The Jet Propulsion Laboratory has used Linux for a number of years "to help with projects relating to the construction of unmanned space flight and deep space exploration"; NASA uses Linux in robotics in the Mars rover, and Ubuntu Linux to "save data from satellites".

=== Education ===
Linux distributions have been created to provide hands-on experience with coding and source code to students, on devices such as the Raspberry Pi. In addition to producing a practical device, the intention is to show students "how things work under the hood".

The Ubuntu derivatives Edubuntu and The Linux Schools Project, as well as the Debian derivative Skolelinux, provide education-oriented software packages. They also include tools for administering and building school computer labs and computer-based classrooms, such as the Linux Terminal Server Project (LTSP).

=== Others ===
Instant WebKiosk and Webconverger are browser-based Linux distributions often used in web kiosks and digital signage.

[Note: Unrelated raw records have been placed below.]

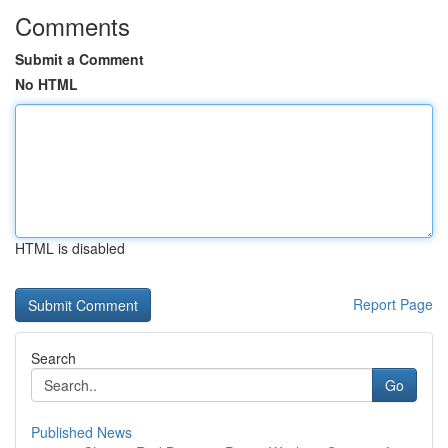
Comments
Submit a Comment
No HTML
HTML is disabled
Report Page
Search
Go
Published News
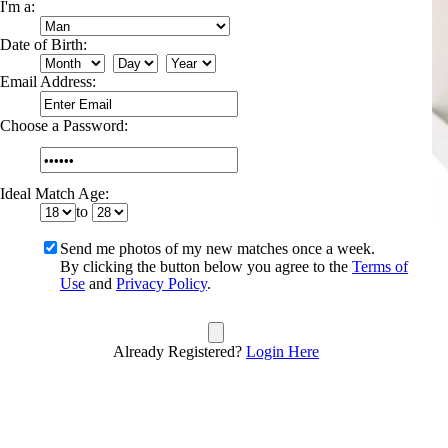
I'm a:
Date of Birth:
Email Address:
Choose a Password:
Ideal Match Age:
to
Send me photos of my new matches once a week.
By clicking the button below you agree to the
Terms of
Use
and
Privacy Policy
.
Already Registered?
Login Here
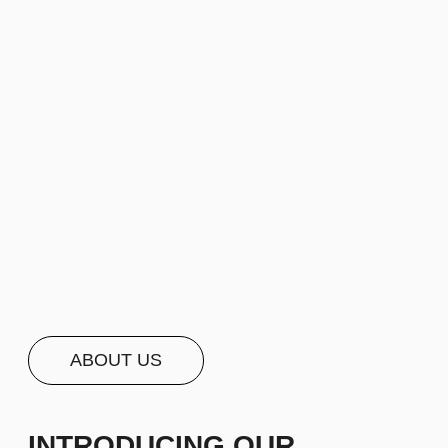
ABOUT US
INTRODUCING OUR
COMPANY — SHARE
A BRIEF, ENGAGING
NARRATIVE ABOUT
OUR
COMPANY
SPANNING 2−5
LINES OF TEXT OR MORE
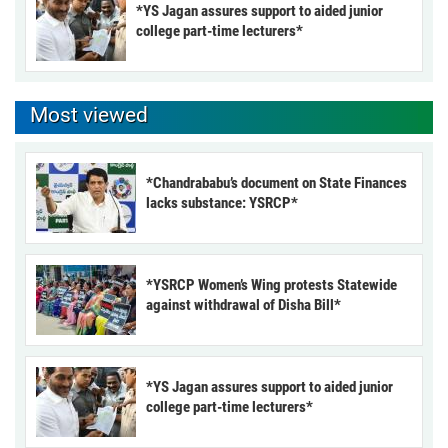
*YS Jagan assures support to aided junior
college part-time lecturers*
Most viewed
*Chandrababu’s document on State Finances
lacks substance: YSRCP*
*YSRCP Women’s Wing protests Statewide
against withdrawal of Disha Bill*
*YS Jagan assures support to aided junior
college part-time lecturers*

Thinstation is a minimalist distribution designed for thin clients. Rocks Cluster Distribution is tailored for high-performance computing clusters.

There are general-purpose Linux distributions that target a specific audience, such as users of a specific language or geographical area. Such examples include Ubuntu Kylin for Chinese language users and BlankOn targeted at Indonesians. Profession-specific distributions include Ubuntu Studio for media creation and DNALinux for bioinformatics. There is also a Muslim-oriented distribution of the name Sabily that consequently also provides some Islamic tools. Certain organizations use slightly specialized Linux distributions internally, including GendBuntu used by the French National Gendarmerie, Goobuntu used internally by Google, and Astra Linux developed specifically for the Russian army.